Inmiddels zit ik nu al een uur in de hut en ik verveel me geen moment. Als de ijsvogel weg is zie ik opeens een klein vogeltje aan komen zwemmen. Ik denk eerst aan een jonge kuifeend, maar dan zie ik het: een dodaars. Het leukste watervogeltje van Nederland. Deze kleine futensoort zie ik niet heel vaak en heb hem ook nog niet goed kunnen fotograferen. Maar deze kleine pluizenbol werkt even goed mee en zwemt voor de hut langs.
Is het geen schatje?
Eén van de vele soorten, ik zie er zo wel circa twaalf als ik om me heen kijk, is de aalscholver. In de Lepelaarsplassen huist een behoorlijke kolonie. Er komen op dit moment steeds weer groepjes binnen vliegen vanuit de richting van het Markermeer. Misschien om hier bij te komen van de visvangst? De meesten zit ver weg op één van de eilandjes, maar een eigenwijs exemplaar kiest een tak voor de hut uit. En blijkbaar is de zondagochtend een prima moment voor vogels om je verenpak op orde te brengen. Ook hij begint zich uitgebreid te poetsen.
Zoals je ziet is er genoeg te beleven en de tijd vliegt dan ook voorbij. Nog steeds hoop ik dat de ijsvogel terugkomt, maar de tijd dat ik weer op huis aan moet begint wel steeds dichterbij te komen. Maar of het nu geluk is of dat het zo moet zijn: vlak voordat ik weg wil gaan zie ik de bekende blauwe schicht over het donkere water schieten.
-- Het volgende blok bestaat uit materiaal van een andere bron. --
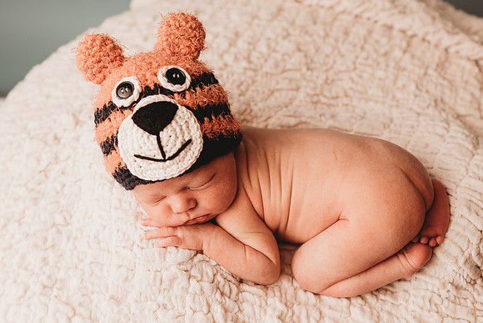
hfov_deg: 48.4
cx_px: 236
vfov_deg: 32.9
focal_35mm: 40
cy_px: 232
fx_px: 537
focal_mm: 24
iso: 100
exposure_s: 1/160
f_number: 2.5
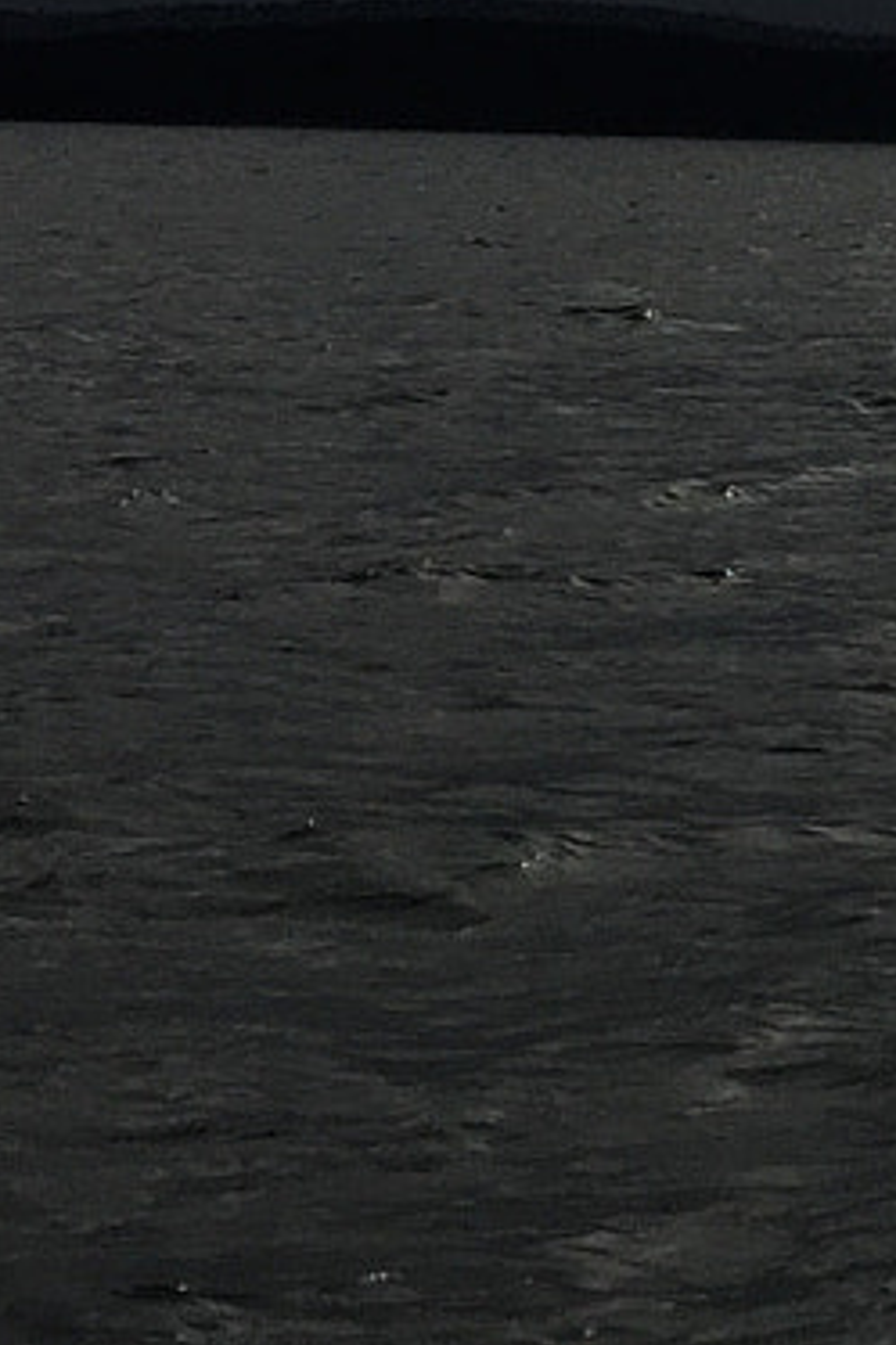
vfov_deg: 15.7
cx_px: 1598
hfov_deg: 10.1
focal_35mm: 129
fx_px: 4820
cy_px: 108
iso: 40
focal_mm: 4.15
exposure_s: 1/20000
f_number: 2.2
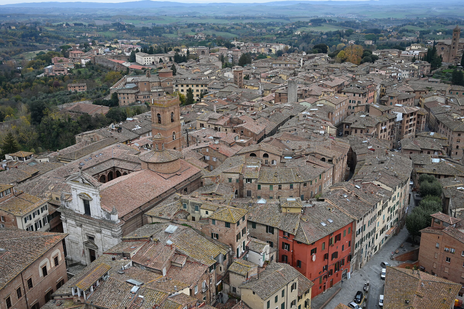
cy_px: 154
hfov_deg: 55.1
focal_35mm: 34
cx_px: 232
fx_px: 444
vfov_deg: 38.3
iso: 200
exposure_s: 1/160
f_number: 5
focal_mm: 34.5
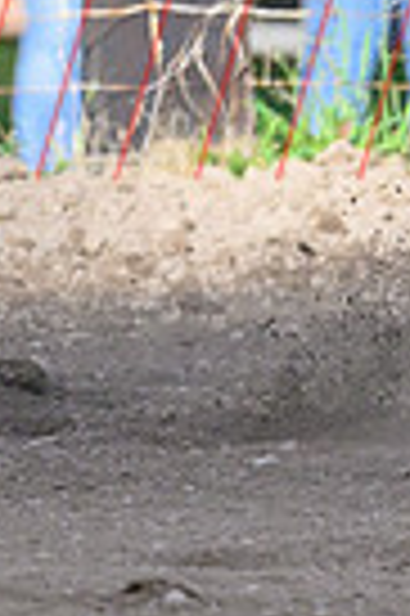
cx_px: 617
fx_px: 28582
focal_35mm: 1669
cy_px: -98
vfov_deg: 1.2
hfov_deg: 0.8
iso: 500
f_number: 2.8
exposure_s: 1/2500
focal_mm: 200
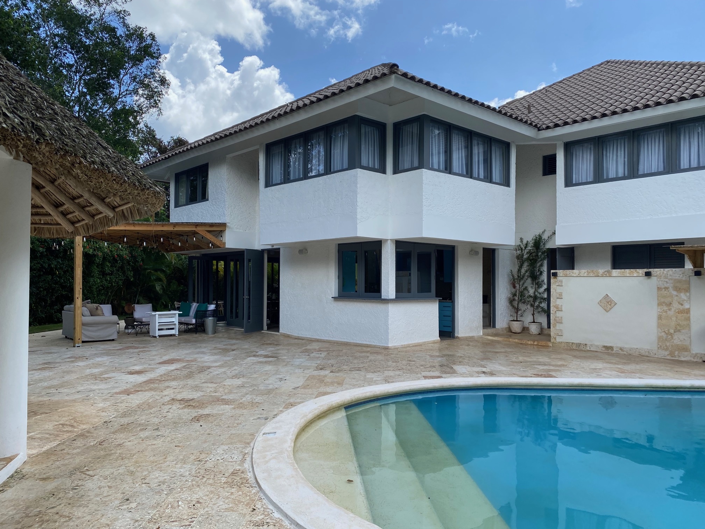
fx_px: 530
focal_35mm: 26
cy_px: 264
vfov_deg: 53.1
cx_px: 352
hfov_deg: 67.3
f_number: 1.8
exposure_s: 1/1504
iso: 32
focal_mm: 4.25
Niet één keer, maar twee keer vlak na elkaar! Twee ijsvogeltjes zitten binnen fotografeerafstand op de takken. YESSSSSS! De eerste keer dat ik twee tegelijkertijd zie. Ik krijg ze helaas niet tegelijk in beeld, maar dat mag de pret niet drukken.
Volgens mij zijn het twee jonkies. Dit is te zien aan de witte punt van de snavel en de geschubde borst. Bij de volwassen vogels is dat meer egaal heb ik mij laten vertellen.
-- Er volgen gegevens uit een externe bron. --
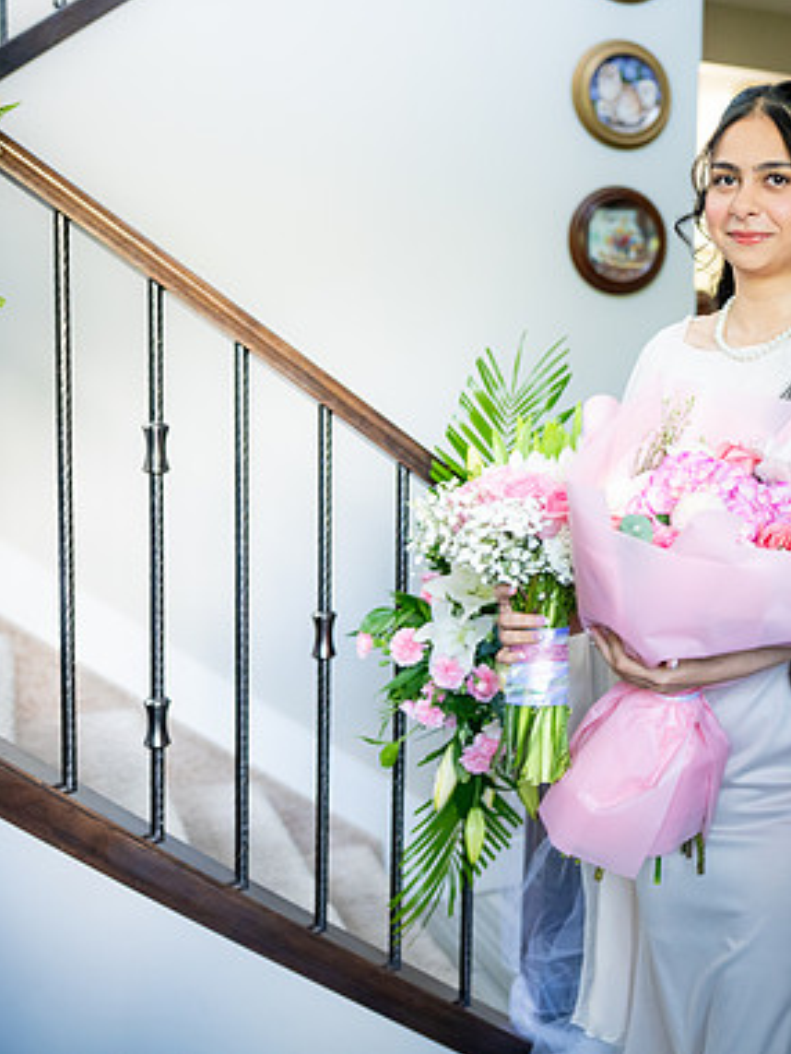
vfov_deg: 45.8
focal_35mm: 41
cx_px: 733
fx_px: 1248
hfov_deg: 33.1
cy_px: 524
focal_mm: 28
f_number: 2
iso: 1600
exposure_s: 1/250
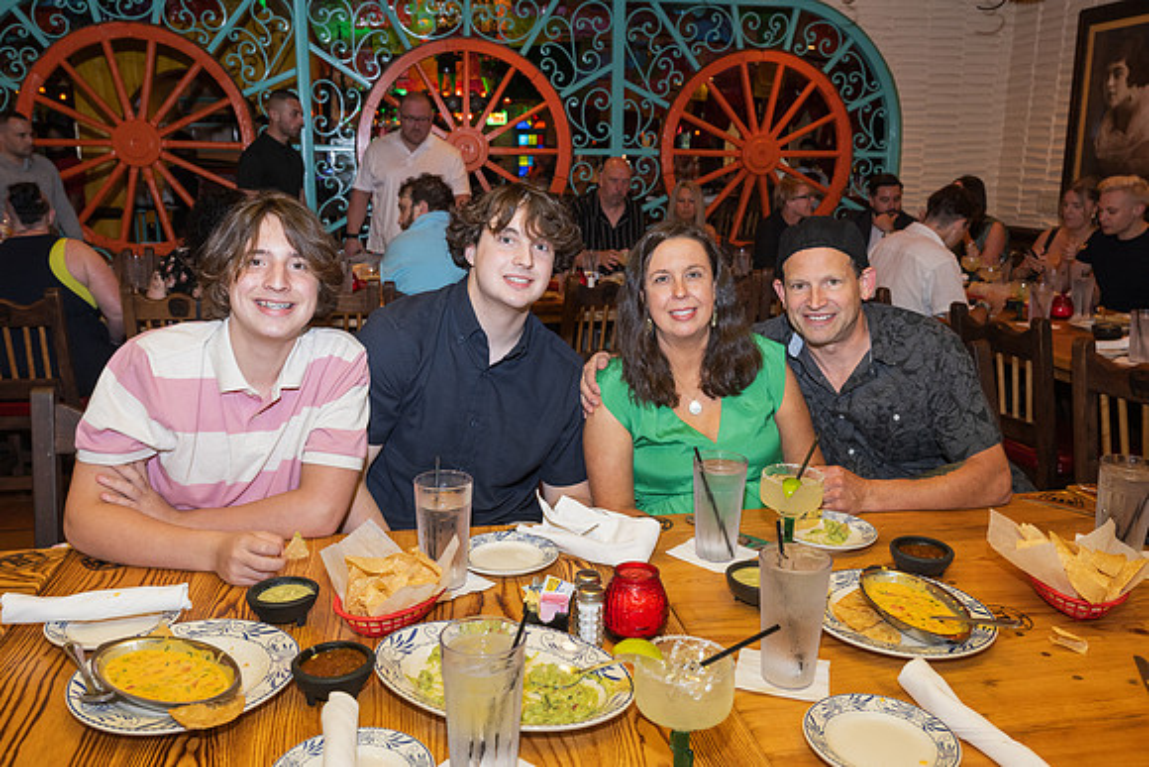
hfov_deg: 62.8
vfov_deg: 44.3
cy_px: 384
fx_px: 941
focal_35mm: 29
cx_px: 574
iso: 1000
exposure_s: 1/100
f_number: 6.3
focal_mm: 29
Het heeft even geduurd, maar ik heb toch waar ik voor kwam. Ik ben er erg blij mee, want dit is de eerste keer in drie bezoekjes aan de hut dat ik zulke foto’s heb kunnen maken. Al met al heeft het in totaal zo’n tien uur gekost, maar het is het waard! En ik heb mij vandaag geen seconde verveelt door de vele andere soorten die er te zien zijn. Een topochtend dus!